# Problems to solve:
(A) For the article below on loading XML into Redshift, decide whether each statement agrees with it: (i) The Lambda code is written in Python. (ii) The article was updated on a later date than it was published. (iii) Installing Docker is listed as a prerequisite. Answer yes or no for each, quoting the words of the article that settle it.
(B) Answer these questions using the article below on loading XML into Redshift:
(i) How long does the article say it takes to read?
(ii) What should readers do with the git repo?
(iii) Which sections may readers skip if their machine already has SAM configured and they have an IAM user with the permissions SAM needs?
(C) Carry on the article below about loading XML into Redshift with AWS Lambda, starting where it stops.

How to load XML to Redshift from S3 using AWS Lambda

How to load XML to Redshift from S3 using AWS Lambda

🕑 Published : Sep 18, 2021 | 🕣 Updated : Sep 18, 2021 | ⏳ 7 Min read

📁AWS #️⃣Docker AWS

Table of Contents

In this article we will see how to load XML from an s3 bucket into Redshift using AWS Lambda and Redshift copy commands. AWS Lambda code is written in python. Code used in this article can be found here. Clone the git repo to get started.

Prerequisite

Download and install docker for your platform. Click here for instructions
Create AWS account for the demo. Click here for instructions

Create IAM user

We will see the steps to set up AWS SAM. Please skip next two sections before Create AWS resources if you have a machine with SAM configured and an IAM user with permissions required for SAM.

# Collected data:
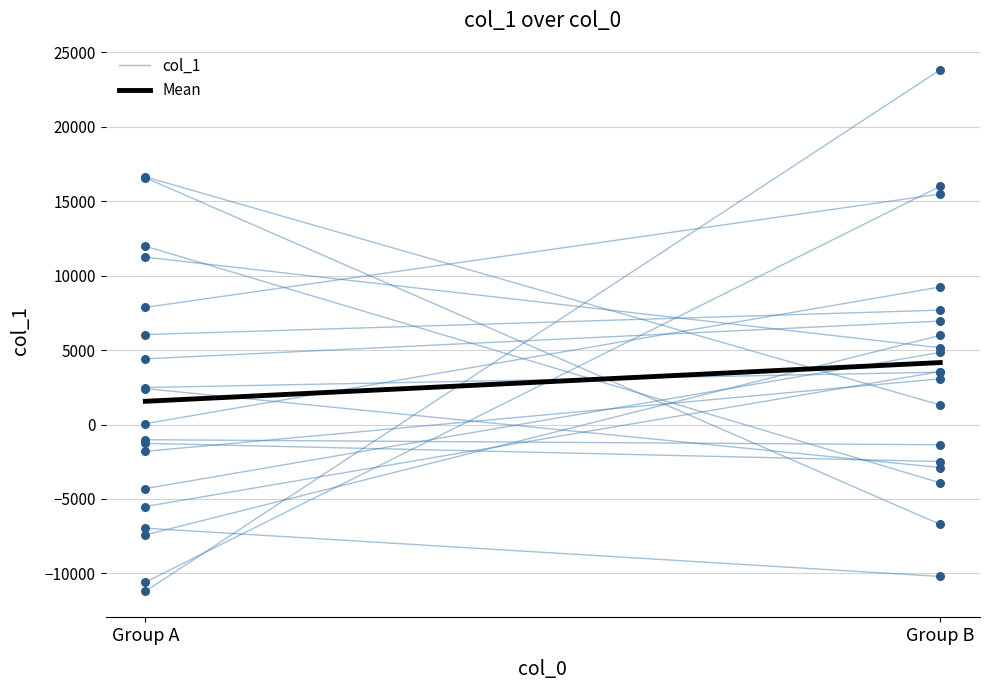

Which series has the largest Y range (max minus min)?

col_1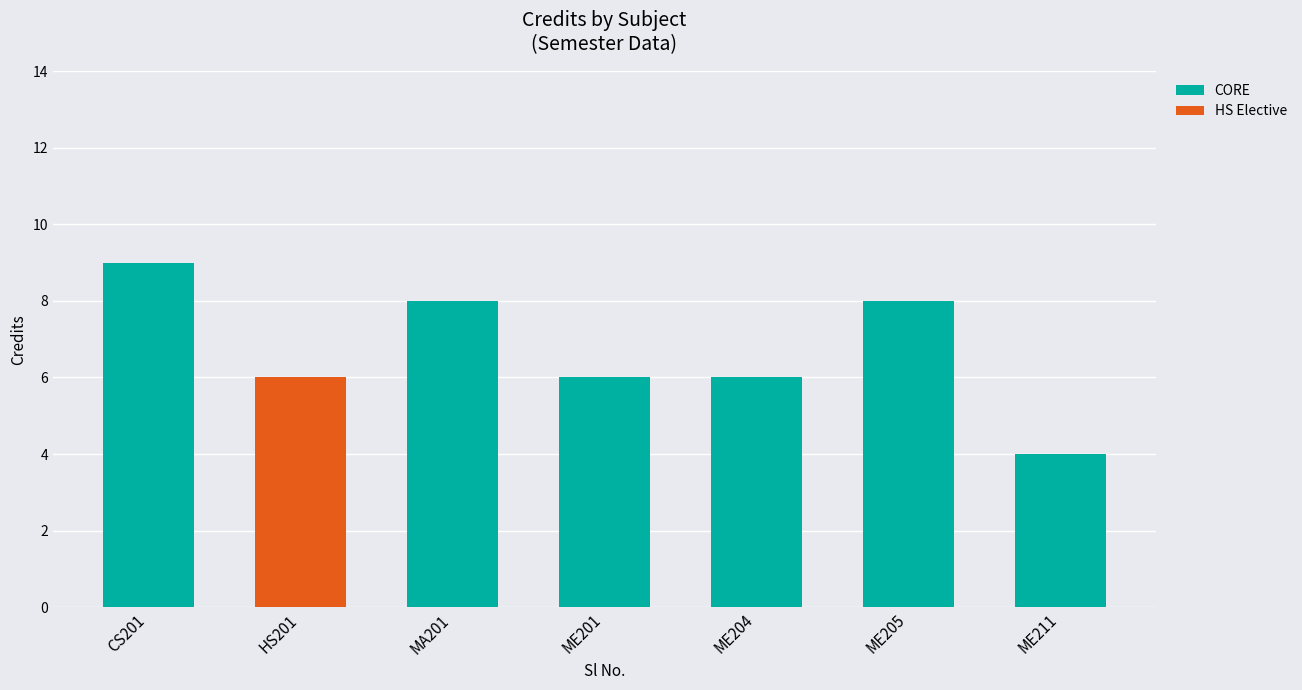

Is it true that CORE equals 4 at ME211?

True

# Task-by-task outputs:
(A)
(i) Yes: "AWS Lambda code is written in python."
(ii) No: "Published : Sep 18, 2021" and "Updated : Sep 18, 2021"
(iii) Yes: "Download and install docker for your platform."

(B)
(i) 7 minutes.
(ii) Clone it to get started.
(iii) The next two sections before Create AWS resources.

(C)
Create an IAM user in AWS with required access. Click here for more details about the required permissions for SAM. The IAM user used for this demo has following policies attached:
❎ IAMFullAccess
❎ AmazonS3FullAccess
❎ AmazonEventBridgeFullAccess
❎ AWSCloudFormationFullAccess
❎ AWSLambda_FullAccess
❎ AmazonEC2FullAccess
❎ AmazonRedshiftFullAccess

Access used for demo is pretty open, please adjust them as per your use case. Deployment should happen from your CICD pipeline and its natural for CICD user to have these elevated access.

Navigate to Security credentials tab of newly created IAM user and create an access key. The access key will be used by SAM to deploy the resources to AWS.

Start Docker containers

We will use SAM framework and localstack in docker for development and testing the python lambda.

Clone this repo
Open a new terminal and cd into aws-tools directory. This directory contains Dockerfile and docker-compose.yml to bring up a docker container with AWS SAM and localstack.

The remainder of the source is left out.